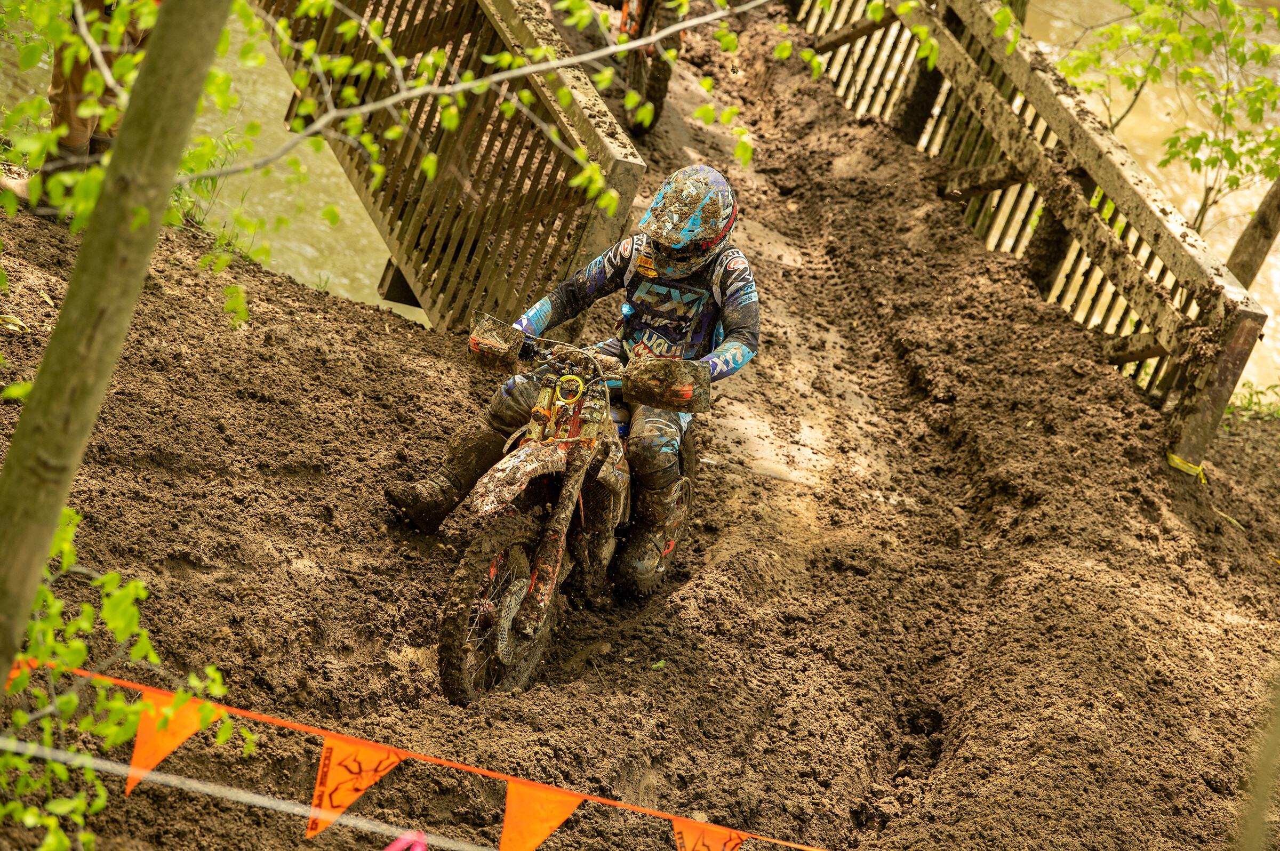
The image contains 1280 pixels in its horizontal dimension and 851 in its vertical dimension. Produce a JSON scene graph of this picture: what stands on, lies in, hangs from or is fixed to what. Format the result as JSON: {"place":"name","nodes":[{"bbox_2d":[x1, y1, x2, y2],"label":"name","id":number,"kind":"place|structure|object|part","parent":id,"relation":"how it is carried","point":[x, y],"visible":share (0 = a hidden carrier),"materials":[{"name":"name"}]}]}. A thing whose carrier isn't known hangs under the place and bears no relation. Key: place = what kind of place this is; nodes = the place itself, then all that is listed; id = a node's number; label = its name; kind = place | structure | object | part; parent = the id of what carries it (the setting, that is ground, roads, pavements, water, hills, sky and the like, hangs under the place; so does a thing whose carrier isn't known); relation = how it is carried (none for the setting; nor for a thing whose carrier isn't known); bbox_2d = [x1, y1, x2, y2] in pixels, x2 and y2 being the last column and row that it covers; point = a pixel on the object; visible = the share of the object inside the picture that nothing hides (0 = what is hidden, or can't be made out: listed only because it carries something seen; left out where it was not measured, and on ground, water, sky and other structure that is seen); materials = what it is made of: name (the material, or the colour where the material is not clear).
{"place":"outdoors","nodes":[
{"label":"outdoors","id":0,"kind":"place"},
{"bbox_2d":[0,0,1279,396],"label":"river","id":1,"kind":"structure","parent":0,"point":[1228,239],"materials":[{"name":"liquid"}]},
{"bbox_2d":[2,13,1279,850],"label":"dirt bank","id":2,"kind":"structure","parent":0,"point":[386,336],"materials":[{"name":"brown soil"}]},
{"bbox_2d":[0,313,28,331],"label":"leaf","id":3,"kind":"object","parent":2,"relation":"on","point":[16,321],"visible":0.85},
{"bbox_2d":[2,0,148,215],"label":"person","id":4,"kind":"object","parent":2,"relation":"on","point":[73,140],"visible":0.39},
{"bbox_2d":[0,0,234,689],"label":"tree trunk","id":5,"kind":"object","parent":2,"relation":"on","point":[204,70],"visible":1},
{"bbox_2d":[0,734,503,850],"label":"rope","id":6,"kind":"object","parent":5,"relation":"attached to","point":[18,748],"visible":0.98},
{"bbox_2d":[382,830,428,850],"label":"pink ribbon","id":7,"kind":"object","parent":6,"relation":"hanging from","point":[422,849],"visible":0.96,"materials":[{"name":"pink fabric"}]},
{"bbox_2d":[3,653,831,850],"label":"flag bunting","id":8,"kind":"object","parent":5,"relation":"attached to","point":[640,810],"visible":0.94,"materials":[{"name":"orange plastic"}]},
{"bbox_2d":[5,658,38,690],"label":"orange flag","id":9,"kind":"object","parent":8,"relation":"hanging from","point":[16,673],"visible":0.3,"materials":[{"name":"fabric"}]},
{"bbox_2d":[125,689,219,794],"label":"orange flag","id":10,"kind":"object","parent":8,"relation":"hanging from","point":[136,760],"visible":0.61,"materials":[{"name":"orange fabric"}]},
{"bbox_2d":[305,736,407,838],"label":"orange flag","id":11,"kind":"object","parent":8,"relation":"hanging from","point":[364,783],"visible":0.86,"materials":[{"name":"orange fabric"}]},
{"bbox_2d":[499,779,585,850],"label":"orange flag","id":12,"kind":"object","parent":8,"relation":"hanging from","point":[547,802],"visible":0.93,"materials":[{"name":"orange fabric"}]},
{"bbox_2d":[669,816,747,850],"label":"orange flag","id":13,"kind":"object","parent":8,"relation":"hanging from","point":[714,847],"visible":0.89,"materials":[{"name":"orange fabric"}]},
{"bbox_2d":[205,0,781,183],"label":"branch","id":14,"kind":"object","parent":5,"relation":"attached to","point":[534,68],"visible":0.99,"materials":[{"name":"wood"}]},
{"bbox_2d":[0,499,247,850],"label":"shrub","id":15,"kind":"object","parent":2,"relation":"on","point":[33,812],"visible":0.94,"materials":[{"name":"green plant"}]},
{"bbox_2d":[252,0,649,332],"label":"wooden fence","id":16,"kind":"object","parent":2,"relation":"on","point":[574,135],"visible":0.77,"materials":[{"name":"brown wood"}]},
{"bbox_2d":[428,309,713,708],"label":"motorcycle","id":17,"kind":"object","parent":2,"relation":"on","point":[557,455],"visible":0.74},
{"label":"wheel","id":18,"kind":"part","parent":17,"relation":"part of","materials":[{"name":"rubber"}]},
{"label":"fender","id":19,"kind":"part","parent":17,"relation":"part of","materials":[{"name":"plastic"}]},
{"bbox_2d":[385,160,763,567],"label":"person","id":20,"kind":"object","parent":17,"relation":"on","point":[732,309],"visible":0.64},
{"bbox_2d":[602,0,678,132],"label":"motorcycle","id":21,"kind":"object","parent":2,"relation":"on","point":[660,88],"visible":0.66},
{"bbox_2d":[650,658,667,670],"label":"leaf","id":22,"kind":"object","parent":2,"relation":"on","point":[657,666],"visible":0.8,"materials":[{"name":"green plant"}]},
{"bbox_2d":[781,0,1276,468],"label":"wooden fence","id":23,"kind":"object","parent":2,"relation":"on","point":[1120,202],"visible":0.74,"materials":[{"name":"brown wood"}]},
{"bbox_2d":[1166,451,1209,482],"label":"yellow tape","id":24,"kind":"object","parent":23,"relation":"attached to","point":[1176,460],"visible":0.57,"materials":[{"name":"yellow plastic"}]},
{"bbox_2d":[1045,0,1279,235],"label":"tree","id":25,"kind":"object","parent":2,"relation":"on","point":[1228,8],"visible":0.88,"materials":[{"name":"green plant"}]},
{"bbox_2d":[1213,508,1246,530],"label":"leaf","id":26,"kind":"object","parent":2,"relation":"on","point":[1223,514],"visible":0.86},
{"bbox_2d":[1223,173,1279,290],"label":"tree trunk","id":27,"kind":"object","parent":2,"relation":"on","point":[1253,239],"visible":0.74,"materials":[{"name":"brown"}]},
{"bbox_2d":[1225,378,1279,421],"label":"grass tuft","id":28,"kind":"object","parent":2,"relation":"on","point":[1250,400],"visible":0.48,"materials":[{"name":"green plant"}]},
{"bbox_2d":[1236,666,1279,850],"label":"tree trunk","id":29,"kind":"object","parent":2,"relation":"on","point":[1261,777],"visible":0.98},
{"bbox_2d":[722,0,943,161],"label":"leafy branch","id":30,"kind":"object","parent":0,"point":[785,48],"visible":0.98,"materials":[{"name":"green plant"}]}
]}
----------------------------------------
Your assignment — Reproduce the entries above without change, omitting all pictures.

Written response —
The image contains 1280 pixels in its horizontal dimension and 851 in its vertical dimension. Produce a JSON scene graph of this picture: what stands on, lies in, hangs from or is fixed to what. Format the result as JSON: {"place":"name","nodes":[{"bbox_2d":[x1, y1, x2, y2],"label":"name","id":number,"kind":"place|structure|object|part","parent":id,"relation":"how it is carried","point":[x, y],"visible":share (0 = a hidden carrier),"materials":[{"name":"name"}]}]}. A thing whose carrier isn't known hangs under the place and bears no relation. Key: place = what kind of place this is; nodes = the place itself, then all that is listed; id = a node's number; label = its name; kind = place | structure | object | part; parent = the id of what carries it (the setting, that is ground, roads, pavements, water, hills, sky and the like, hangs under the place; so does a thing whose carrier isn't known); relation = how it is carried (none for the setting; nor for a thing whose carrier isn't known); bbox_2d = [x1, y1, x2, y2] in pixels, x2 and y2 being the last column and row that it covers; point = a pixel on the object; visible = the share of the object inside the picture that nothing hides (0 = what is hidden, or can't be made out: listed only because it carries something seen; left out where it was not measured, and on ground, water, sky and other structure that is seen); materials = what it is made of: name (the material, or the colour where the material is not clear).
{"place":"outdoors","nodes":[
{"label":"outdoors","id":0,"kind":"place"},
{"bbox_2d":[0,0,1279,396],"label":"river","id":1,"kind":"structure","parent":0,"point":[1228,239],"materials":[{"name":"liquid"}]},
{"bbox_2d":[2,13,1279,850],"label":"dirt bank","id":2,"kind":"structure","parent":0,"point":[386,336],"materials":[{"name":"brown soil"}]},
{"bbox_2d":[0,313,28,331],"label":"leaf","id":3,"kind":"object","parent":2,"relation":"on","point":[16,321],"visible":0.85},
{"bbox_2d":[2,0,148,215],"label":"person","id":4,"kind":"object","parent":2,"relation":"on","point":[73,140],"visible":0.39},
{"bbox_2d":[0,0,234,689],"label":"tree trunk","id":5,"kind":"object","parent":2,"relation":"on","point":[204,70],"visible":1},
{"bbox_2d":[0,734,503,850],"label":"rope","id":6,"kind":"object","parent":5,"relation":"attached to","point":[18,748],"visible":0.98},
{"bbox_2d":[382,830,428,850],"label":"pink ribbon","id":7,"kind":"object","parent":6,"relation":"hanging from","point":[422,849],"visible":0.96,"materials":[{"name":"pink fabric"}]},
{"bbox_2d":[3,653,831,850],"label":"flag bunting","id":8,"kind":"object","parent":5,"relation":"attached to","point":[640,810],"visible":0.94,"materials":[{"name":"orange plastic"}]},
{"bbox_2d":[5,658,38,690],"label":"orange flag","id":9,"kind":"object","parent":8,"relation":"hanging from","point":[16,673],"visible":0.3,"materials":[{"name":"fabric"}]},
{"bbox_2d":[125,689,219,794],"label":"orange flag","id":10,"kind":"object","parent":8,"relation":"hanging from","point":[136,760],"visible":0.61,"materials":[{"name":"orange fabric"}]},
{"bbox_2d":[305,736,407,838],"label":"orange flag","id":11,"kind":"object","parent":8,"relation":"hanging from","point":[364,783],"visible":0.86,"materials":[{"name":"orange fabric"}]},
{"bbox_2d":[499,779,585,850],"label":"orange flag","id":12,"kind":"object","parent":8,"relation":"hanging from","point":[547,802],"visible":0.93,"materials":[{"name":"orange fabric"}]},
{"bbox_2d":[669,816,747,850],"label":"orange flag","id":13,"kind":"object","parent":8,"relation":"hanging from","point":[714,847],"visible":0.89,"materials":[{"name":"orange fabric"}]},
{"bbox_2d":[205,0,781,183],"label":"branch","id":14,"kind":"object","parent":5,"relation":"attached to","point":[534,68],"visible":0.99,"materials":[{"name":"wood"}]},
{"bbox_2d":[0,499,247,850],"label":"shrub","id":15,"kind":"object","parent":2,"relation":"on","point":[33,812],"visible":0.94,"materials":[{"name":"green plant"}]},
{"bbox_2d":[252,0,649,332],"label":"wooden fence","id":16,"kind":"object","parent":2,"relation":"on","point":[574,135],"visible":0.77,"materials":[{"name":"brown wood"}]},
{"bbox_2d":[428,309,713,708],"label":"motorcycle","id":17,"kind":"object","parent":2,"relation":"on","point":[557,455],"visible":0.74},
{"label":"wheel","id":18,"kind":"part","parent":17,"relation":"part of","materials":[{"name":"rubber"}]},
{"label":"fender","id":19,"kind":"part","parent":17,"relation":"part of","materials":[{"name":"plastic"}]},
{"bbox_2d":[385,160,763,567],"label":"person","id":20,"kind":"object","parent":17,"relation":"on","point":[732,309],"visible":0.64},
{"bbox_2d":[602,0,678,132],"label":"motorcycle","id":21,"kind":"object","parent":2,"relation":"on","point":[660,88],"visible":0.66},
{"bbox_2d":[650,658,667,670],"label":"leaf","id":22,"kind":"object","parent":2,"relation":"on","point":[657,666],"visible":0.8,"materials":[{"name":"green plant"}]},
{"bbox_2d":[781,0,1276,468],"label":"wooden fence","id":23,"kind":"object","parent":2,"relation":"on","point":[1120,202],"visible":0.74,"materials":[{"name":"brown wood"}]},
{"bbox_2d":[1166,451,1209,482],"label":"yellow tape","id":24,"kind":"object","parent":23,"relation":"attached to","point":[1176,460],"visible":0.57,"materials":[{"name":"yellow plastic"}]},
{"bbox_2d":[1045,0,1279,235],"label":"tree","id":25,"kind":"object","parent":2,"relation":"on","point":[1228,8],"visible":0.88,"materials":[{"name":"green plant"}]},
{"bbox_2d":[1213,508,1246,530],"label":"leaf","id":26,"kind":"object","parent":2,"relation":"on","point":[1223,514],"visible":0.86},
{"bbox_2d":[1223,173,1279,290],"label":"tree trunk","id":27,"kind":"object","parent":2,"relation":"on","point":[1253,239],"visible":0.74,"materials":[{"name":"brown"}]},
{"bbox_2d":[1225,378,1279,421],"label":"grass tuft","id":28,"kind":"object","parent":2,"relation":"on","point":[1250,400],"visible":0.48,"materials":[{"name":"green plant"}]},
{"bbox_2d":[1236,666,1279,850],"label":"tree trunk","id":29,"kind":"object","parent":2,"relation":"on","point":[1261,777],"visible":0.98},
{"bbox_2d":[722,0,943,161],"label":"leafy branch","id":30,"kind":"object","parent":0,"point":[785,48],"visible":0.98,"materials":[{"name":"green plant"}]}
]}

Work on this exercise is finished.